Ze groeide op in een dopje daar net onder, als jongste in een familie met interesse in kunst en natuur.
Animatie is vanaf het begin een interesse geweest: renée houdt, zo zegt ze zelf, van verschillende
elementen die tot een geheel komen. Keramiek, veel directer en vaak met een performatief element,
vindt ze een mooie tegenhanger, die spanningsvolle zoektocht naar de balans tussen natuurlijk materialen
en technologische mogelijkheden zien we ook terug in haar praktijk.
Zelf noemt Renée de uitkomsten van haar werk een filosofische of essayistische weergave van het verlangen naar de natuur. Dat
zien we ook terug: de tentoonstelling is poëtisch en verbeeldt dat verlangen, maar vertelt ook een verhaal. Dat verhaal gaat
over een zoektocht naar het vinden van een plek op deze aarde, in de natuur, maar ook in relatie tot technologische vooruitgang.
Hoe kunnen we de wereld nog begrijpen? Die zoektocht, dat laten meevoeren, innemen, wordt gesymboliseerd door het water.
Vandaar ook de titel van de tentoonstelling: I am water.
Maar de tentoonstelling is niet alleen poëzie. Het is ook proza. Een verhaal over alledag: zakenmannen zingen over hun drukke
leven en hoe ze zich terugtrekken in de natuur. Losse filosofische reflecties op de oorsprong van het water. En het lied,
met Renée’s tekst, gezongen en gearrangeerd door Frenk Reemer, vertelt van een melancholisch verlangen naar de aarde: een
eenzaamheid en een angst om haar te verliezen, terwijl we misschien ergens al weten dat we al verloren hebben, als bij een
geliefde waar we bij nader inzien niet zonder kunnen.

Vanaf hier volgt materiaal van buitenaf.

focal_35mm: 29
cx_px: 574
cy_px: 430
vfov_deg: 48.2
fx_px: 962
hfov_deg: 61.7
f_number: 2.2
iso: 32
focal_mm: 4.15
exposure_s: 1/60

Kunstenaars die begaan zijn met de toekomst, die de tijdsgeest haarfijn aanvoelen, die dit verbeelden in taal en materiaal:
het is van alle tijden. Misschien herkennen we de contemplatie en het ontzag voor het sublieme van Caspar David Friedrich,
de fascinatie voor het landschap van Jacob van Ruydael, de behoefte om te simplificeren van fotograaf Sugimoto, maar ook de
experimenten en vasthoudende, geëmotioneerde eigenheid van Laurie Anderson en Brian Eno, Renée’s inspiratiebronnen voor haar soundscapes.
Renée zelf is onderdeel van een generatie die niet bang is voor technologische ontwikkelingen, sterker nog ze beheerst ze.

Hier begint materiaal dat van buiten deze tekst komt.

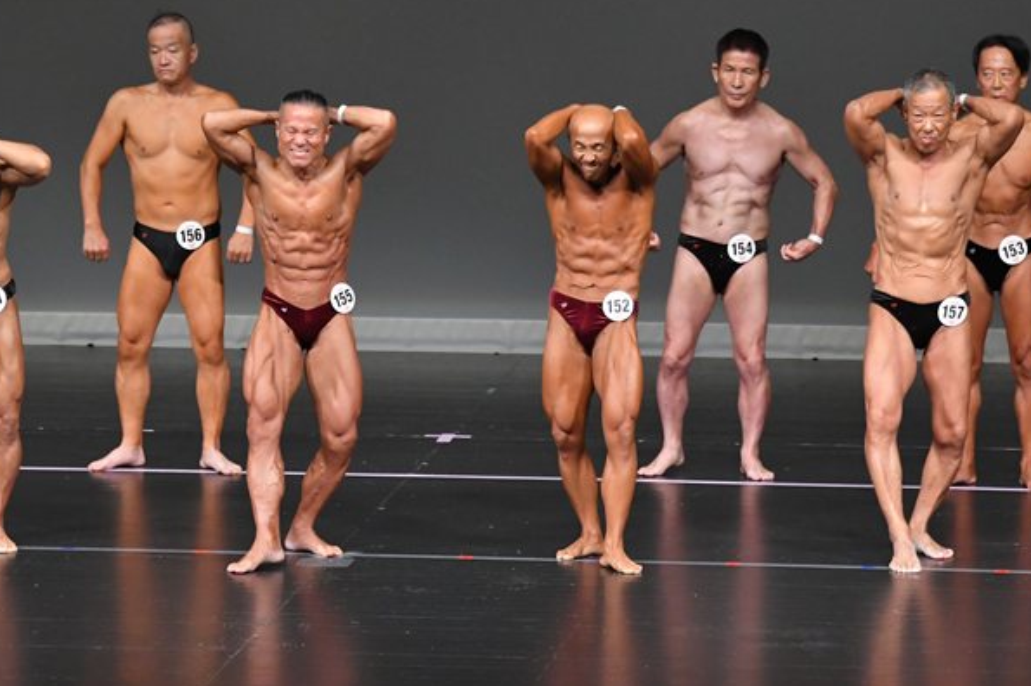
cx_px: 424
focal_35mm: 293
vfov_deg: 4.7
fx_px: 8386
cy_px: 296
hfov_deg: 7.0
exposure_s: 1/400
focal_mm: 150
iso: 4000
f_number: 5.6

Precies daarom is er dat onbehagen, dat besef en die melancholie. Net als het verloop van deze hernieuwde tendens in de kunsten,
weten we niet waar de huidige maatschappelijke, technologische en klimatologische ontwikkelingen ons gaan brengen. Jonge
opkomende kunstenaars geven beelding aan hen gevoel, pikken hints en referenties op, maar uiteindelijk – zo lijkt Renée te
zeggen kunnen ze niet anders dan zich daarvan bewust proberen te zijn en verder mee te vloeien als de rivier.
Wat overblijft is het water, de liefde en de hoop dat die inderdaad tot in het oneindige zal blijven bestaan.